What this task involves: Copy out the essay "Teetering" in full, word for word.

Text segment:
***

Teetering
by S.E. Zeller
I have no idea what I’m doing.
This is the thought that has run on a loop in my head since my mother got sick six months ago, and I suddenly became responsible for her wellbeing. It feels eerily similar to how I felt right after I had both of my kids, now 13 and 8 years old.
I remember looking at these beautiful perfect little humans, and thinking…who thought it was a good idea for me to be in charge of them? What do I know about this?
Never mind that I had worked in education for 13 years by then, since before I graduated high school. Never mind the sociology of the family classes. Never mind the education classes. Never mind the years of working with other people’s children
I have no idea what I’m doing.
I was terrified I would mess it up catastrophically. That something would happen to them on my watch. That I would drop their squishy soft little selves. That I would sleep through their cries in the night, and they’d smother. That my milk wouldn’t be able to sustain them, and neither would formula. That I would not have enough energy reserves to help them. That I would get lost in the crush of it, who I am subsumed by their needs. Fear had me on constant high alert. Nervous at best, hyper-vigilant at worst.
But I got through it. I looked to the women who I had watched do it before successfully and emulated them. I looked to the Moms I admire, and paid attention. I learned to swaddle a baby, to figure out what made them comfortable, to create a routine. To feed them when they were hungry, put them to bed when they were tired, to make good choices for them, and to adopt all the responsibilities that come with motherhood. Willingly. And to willingly adopt the responsibility for myself. A little space for me, the needs I have to be the mom they need. To balance my needs with theirs.
And they thrived. Most days they were healthy, happy babies. Most days they are the same as big kids.
They say nothing can really prepare you for the moment you become a mother. And you know what? It’s much the same with when you become responsible for your own parent.

***

Given data:
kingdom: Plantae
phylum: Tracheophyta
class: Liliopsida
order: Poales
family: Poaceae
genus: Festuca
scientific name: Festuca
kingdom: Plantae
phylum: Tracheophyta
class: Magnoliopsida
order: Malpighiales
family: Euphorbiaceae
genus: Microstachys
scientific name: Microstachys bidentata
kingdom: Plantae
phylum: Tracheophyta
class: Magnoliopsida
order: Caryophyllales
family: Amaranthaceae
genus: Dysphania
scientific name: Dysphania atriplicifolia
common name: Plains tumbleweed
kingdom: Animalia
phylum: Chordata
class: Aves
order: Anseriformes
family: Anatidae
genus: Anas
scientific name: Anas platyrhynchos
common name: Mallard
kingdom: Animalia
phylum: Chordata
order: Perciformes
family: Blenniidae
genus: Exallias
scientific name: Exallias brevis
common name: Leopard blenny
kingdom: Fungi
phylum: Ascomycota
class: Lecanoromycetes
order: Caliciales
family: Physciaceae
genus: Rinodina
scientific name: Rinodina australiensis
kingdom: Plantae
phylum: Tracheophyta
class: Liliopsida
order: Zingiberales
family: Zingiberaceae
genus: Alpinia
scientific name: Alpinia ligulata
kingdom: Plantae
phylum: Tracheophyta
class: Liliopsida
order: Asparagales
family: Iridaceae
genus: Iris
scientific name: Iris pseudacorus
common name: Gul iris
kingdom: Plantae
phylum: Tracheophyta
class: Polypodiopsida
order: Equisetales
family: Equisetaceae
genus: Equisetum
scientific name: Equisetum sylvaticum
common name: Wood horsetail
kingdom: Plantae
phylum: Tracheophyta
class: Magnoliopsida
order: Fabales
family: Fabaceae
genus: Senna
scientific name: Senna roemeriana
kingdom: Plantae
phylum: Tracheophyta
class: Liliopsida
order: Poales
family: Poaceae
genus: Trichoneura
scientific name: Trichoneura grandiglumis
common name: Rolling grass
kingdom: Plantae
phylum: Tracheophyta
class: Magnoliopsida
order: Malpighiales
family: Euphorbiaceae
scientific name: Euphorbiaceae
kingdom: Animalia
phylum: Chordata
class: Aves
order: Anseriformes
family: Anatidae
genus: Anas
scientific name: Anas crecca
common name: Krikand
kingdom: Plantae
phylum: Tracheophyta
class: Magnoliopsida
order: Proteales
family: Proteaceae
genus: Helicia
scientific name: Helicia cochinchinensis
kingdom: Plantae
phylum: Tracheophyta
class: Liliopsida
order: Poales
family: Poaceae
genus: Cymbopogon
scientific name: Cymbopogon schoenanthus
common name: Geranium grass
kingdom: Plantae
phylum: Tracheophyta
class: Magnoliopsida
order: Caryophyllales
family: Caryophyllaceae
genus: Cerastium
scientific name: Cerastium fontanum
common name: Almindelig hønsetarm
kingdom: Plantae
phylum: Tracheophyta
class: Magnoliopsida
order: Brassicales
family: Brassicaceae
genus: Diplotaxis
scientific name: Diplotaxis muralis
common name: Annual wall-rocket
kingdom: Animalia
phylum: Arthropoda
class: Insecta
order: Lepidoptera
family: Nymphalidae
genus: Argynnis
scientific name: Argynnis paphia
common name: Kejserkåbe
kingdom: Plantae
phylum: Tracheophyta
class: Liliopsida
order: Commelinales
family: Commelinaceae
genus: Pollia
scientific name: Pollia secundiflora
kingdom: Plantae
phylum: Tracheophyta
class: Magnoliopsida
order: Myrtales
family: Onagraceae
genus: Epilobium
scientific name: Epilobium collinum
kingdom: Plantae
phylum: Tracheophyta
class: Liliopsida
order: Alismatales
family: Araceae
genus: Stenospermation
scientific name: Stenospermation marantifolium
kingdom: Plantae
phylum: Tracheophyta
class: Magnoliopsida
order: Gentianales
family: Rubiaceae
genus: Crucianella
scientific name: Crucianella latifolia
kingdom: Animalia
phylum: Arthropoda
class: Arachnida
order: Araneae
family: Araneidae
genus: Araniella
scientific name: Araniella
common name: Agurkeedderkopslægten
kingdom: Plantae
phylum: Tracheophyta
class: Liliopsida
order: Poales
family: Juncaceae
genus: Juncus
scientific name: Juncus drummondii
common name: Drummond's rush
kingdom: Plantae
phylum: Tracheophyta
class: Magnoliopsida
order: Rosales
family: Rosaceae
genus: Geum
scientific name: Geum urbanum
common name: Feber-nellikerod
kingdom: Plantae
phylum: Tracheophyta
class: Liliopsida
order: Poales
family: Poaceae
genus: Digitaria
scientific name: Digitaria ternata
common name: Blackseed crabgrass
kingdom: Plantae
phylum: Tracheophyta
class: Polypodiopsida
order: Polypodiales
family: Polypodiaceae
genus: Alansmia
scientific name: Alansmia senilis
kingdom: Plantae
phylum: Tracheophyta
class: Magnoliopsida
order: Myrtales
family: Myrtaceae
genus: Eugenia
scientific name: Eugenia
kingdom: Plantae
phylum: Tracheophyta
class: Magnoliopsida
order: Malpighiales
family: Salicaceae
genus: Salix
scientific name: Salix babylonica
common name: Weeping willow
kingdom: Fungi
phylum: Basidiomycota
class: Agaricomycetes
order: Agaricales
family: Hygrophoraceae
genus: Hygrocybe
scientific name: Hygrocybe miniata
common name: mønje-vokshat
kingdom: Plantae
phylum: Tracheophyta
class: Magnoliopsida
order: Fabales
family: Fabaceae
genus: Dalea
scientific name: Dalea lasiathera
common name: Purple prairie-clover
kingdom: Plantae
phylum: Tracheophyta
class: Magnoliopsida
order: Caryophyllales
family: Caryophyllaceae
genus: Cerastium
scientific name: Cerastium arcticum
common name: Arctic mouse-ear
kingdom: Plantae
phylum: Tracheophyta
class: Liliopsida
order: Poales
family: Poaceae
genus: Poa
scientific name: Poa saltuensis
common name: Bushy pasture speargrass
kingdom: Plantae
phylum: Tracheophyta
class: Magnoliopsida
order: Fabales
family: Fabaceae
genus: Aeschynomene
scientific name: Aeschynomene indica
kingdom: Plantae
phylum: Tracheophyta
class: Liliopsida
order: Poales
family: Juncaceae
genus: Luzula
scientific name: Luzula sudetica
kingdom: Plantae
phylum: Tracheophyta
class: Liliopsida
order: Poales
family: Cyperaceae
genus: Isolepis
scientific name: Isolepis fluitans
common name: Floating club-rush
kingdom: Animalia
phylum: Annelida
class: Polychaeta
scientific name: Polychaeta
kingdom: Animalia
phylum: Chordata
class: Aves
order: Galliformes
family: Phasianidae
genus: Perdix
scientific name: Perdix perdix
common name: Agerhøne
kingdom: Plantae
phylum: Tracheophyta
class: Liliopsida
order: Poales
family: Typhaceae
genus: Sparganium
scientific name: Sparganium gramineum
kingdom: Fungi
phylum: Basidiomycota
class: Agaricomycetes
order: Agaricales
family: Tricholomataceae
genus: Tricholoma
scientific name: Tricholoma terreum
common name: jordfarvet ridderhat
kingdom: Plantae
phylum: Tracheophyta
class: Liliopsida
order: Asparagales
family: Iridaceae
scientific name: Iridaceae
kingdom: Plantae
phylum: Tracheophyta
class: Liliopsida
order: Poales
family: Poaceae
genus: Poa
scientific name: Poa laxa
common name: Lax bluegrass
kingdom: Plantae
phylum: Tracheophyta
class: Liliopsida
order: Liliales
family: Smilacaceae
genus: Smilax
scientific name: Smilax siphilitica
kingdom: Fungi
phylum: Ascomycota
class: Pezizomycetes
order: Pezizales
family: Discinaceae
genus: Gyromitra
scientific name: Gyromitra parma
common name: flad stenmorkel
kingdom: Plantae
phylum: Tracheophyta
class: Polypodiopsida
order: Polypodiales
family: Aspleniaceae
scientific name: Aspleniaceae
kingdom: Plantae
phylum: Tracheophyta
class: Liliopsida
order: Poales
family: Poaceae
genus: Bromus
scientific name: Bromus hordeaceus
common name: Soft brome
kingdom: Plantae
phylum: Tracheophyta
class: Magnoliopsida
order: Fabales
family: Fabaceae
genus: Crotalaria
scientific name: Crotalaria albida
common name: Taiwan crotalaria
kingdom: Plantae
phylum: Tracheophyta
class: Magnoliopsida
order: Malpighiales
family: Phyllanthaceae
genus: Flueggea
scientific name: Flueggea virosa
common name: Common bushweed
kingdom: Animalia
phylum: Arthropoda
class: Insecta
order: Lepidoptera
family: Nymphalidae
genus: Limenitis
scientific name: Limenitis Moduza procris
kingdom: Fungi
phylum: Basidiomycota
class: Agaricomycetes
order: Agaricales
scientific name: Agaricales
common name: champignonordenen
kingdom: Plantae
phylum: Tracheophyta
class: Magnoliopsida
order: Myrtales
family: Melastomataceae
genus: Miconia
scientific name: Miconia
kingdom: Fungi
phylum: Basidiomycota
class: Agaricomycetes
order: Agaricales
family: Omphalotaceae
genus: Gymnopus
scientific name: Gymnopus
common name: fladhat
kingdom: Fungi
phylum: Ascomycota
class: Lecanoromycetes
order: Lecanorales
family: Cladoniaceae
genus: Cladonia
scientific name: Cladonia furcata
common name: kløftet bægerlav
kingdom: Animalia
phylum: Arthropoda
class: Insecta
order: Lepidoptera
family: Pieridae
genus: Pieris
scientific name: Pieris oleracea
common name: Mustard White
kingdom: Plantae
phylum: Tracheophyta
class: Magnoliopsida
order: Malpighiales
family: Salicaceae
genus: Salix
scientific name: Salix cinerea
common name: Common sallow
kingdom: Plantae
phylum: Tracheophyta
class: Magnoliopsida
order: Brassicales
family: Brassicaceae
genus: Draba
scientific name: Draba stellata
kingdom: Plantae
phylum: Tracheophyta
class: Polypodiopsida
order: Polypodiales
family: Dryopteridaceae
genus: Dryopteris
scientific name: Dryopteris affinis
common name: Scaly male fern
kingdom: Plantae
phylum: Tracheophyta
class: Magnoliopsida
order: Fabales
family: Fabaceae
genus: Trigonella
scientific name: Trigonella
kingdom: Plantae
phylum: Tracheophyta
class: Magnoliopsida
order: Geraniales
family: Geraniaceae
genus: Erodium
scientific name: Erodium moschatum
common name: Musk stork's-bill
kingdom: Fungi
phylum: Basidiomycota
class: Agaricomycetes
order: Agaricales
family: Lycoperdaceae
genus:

***

Your solution:
Teetering
by S.E. Zeller
I have no idea what I’m doing.
This is the thought that has run on a loop in my head since my mother got sick six months ago, and I suddenly became responsible for her wellbeing. It feels eerily similar to how I felt right after I had both of my kids, now 13 and 8 years old.
I remember looking at these beautiful perfect little humans, and thinking…who thought it was a good idea for me to be in charge of them? What do I know about this?
Never mind that I had worked in education for 13 years by then, since before I graduated high school. Never mind the sociology of the family classes. Never mind the education classes. Never mind the years of working with other people’s children
I have no idea what I’m doing.
I was terrified I would mess it up catastrophically. That something would happen to them on my watch. That I would drop their squishy soft little selves. That I would sleep through their cries in the night, and they’d smother. That my milk wouldn’t be able to sustain them, and neither would formula. That I would not have enough energy reserves to help them. That I would get lost in the crush of it, who I am subsumed by their needs. Fear had me on constant high alert. Nervous at best, hyper-vigilant at worst.
But I got through it. I looked to the women who I had watched do it before successfully and emulated them. I looked to the Moms I admire, and paid attention. I learned to swaddle a baby, to figure out what made them comfortable, to create a routine. To feed them when they were hungry, put them to bed when they were tired, to make good choices for them, and to adopt all the responsibilities that come with motherhood. Willingly. And to willingly adopt the responsibility for myself. A little space for me, the needs I have to be the mom they need. To balance my needs with theirs.
And they thrived. Most days they were healthy, happy babies. Most days they are the same as big kids.
They say nothing can really prepare you for the moment you become a mother. And you know what? It’s much the same with when you become responsible for your own parent.